Tuesday, November 6, 2012

The Moonstone

Just as The Woman in White is considered one of the first suspense novels, so is Wilkie Collins's The Moonstone considered the first detective novel.  Unfortunately, although I really liked the former, I didn't really like The Moonstone.  Caveat lector: I've only read the first 2/3 of The Moonstone; I didn't like it enough to finish.

Maybe if I had read The Moonstone first, I'd have liked it more.  The epistolary style feels much fresher in The Woman in White than in The Moonstone.  But I'm not sure that's entirely because I read the former first; The Woman in White has more formal innovation, including extracts from a diary, a grave marker, and so on, whereas The Moonstone only has straightforward 1st person narrative.
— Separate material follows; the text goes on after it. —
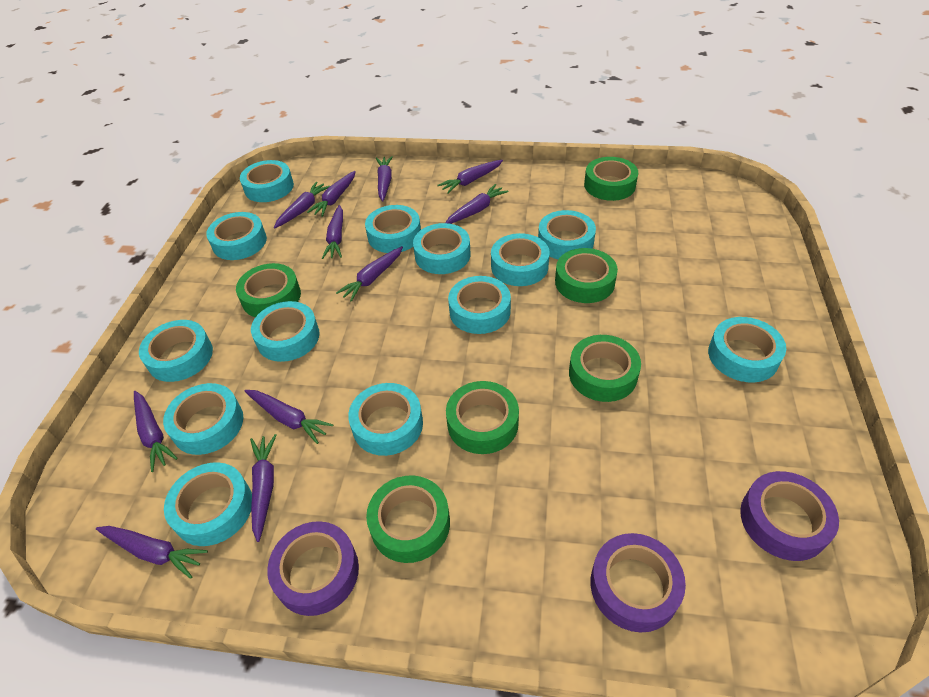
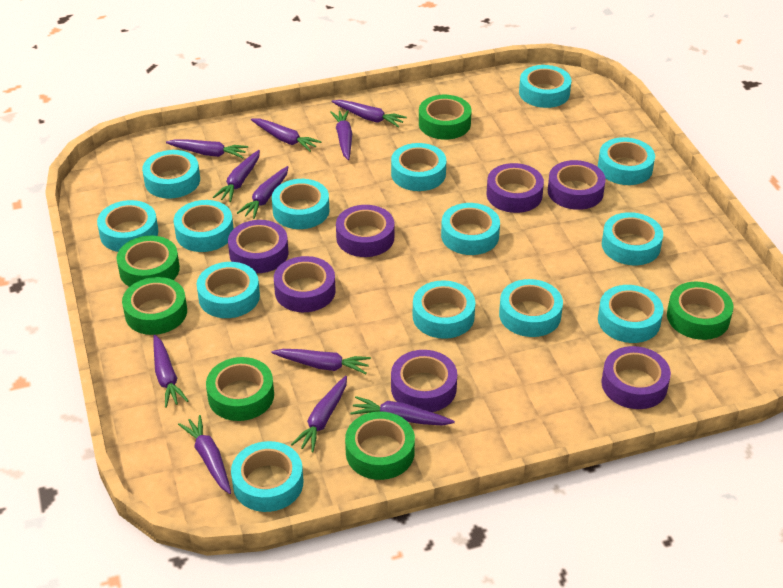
purple tape: 3 -> 7
turquoise tape: 13 -> 14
But I'm not really looking for formal innovation in a Victorian novel.  I think the bigger problem is that The Moonstone doesn't have any really interesting characters, except possibly Detective Cuff, who barely shows up.  Wilkie Collins showed that he could create a strong female character in Marian Holcomb.  But Rachel, who is supposed to be strong-minded in the same way, comes off as merely spoiled.

She knows a good deal about the crime, but won't tell anyone what she knows.  This is bad enough, but Collins has all the other characters (except Cuff) basically shrug and say, "Rachel says that so-and-so is innocent, so that's good enough for me."  I think this is actually pretty patronizing; it's hard to imagine them doing the same for a male character.  More than that, it rings fairly hollow to me -- I would think that in real life, she'd get pressed pretty hard by her family (not to mention the family lawyer) to tell what she knows.

Really, I think that it's not a very good novel.  Instead, it's the sort of book that gave mysteries a bad name for decades -- contrived and plot-driven.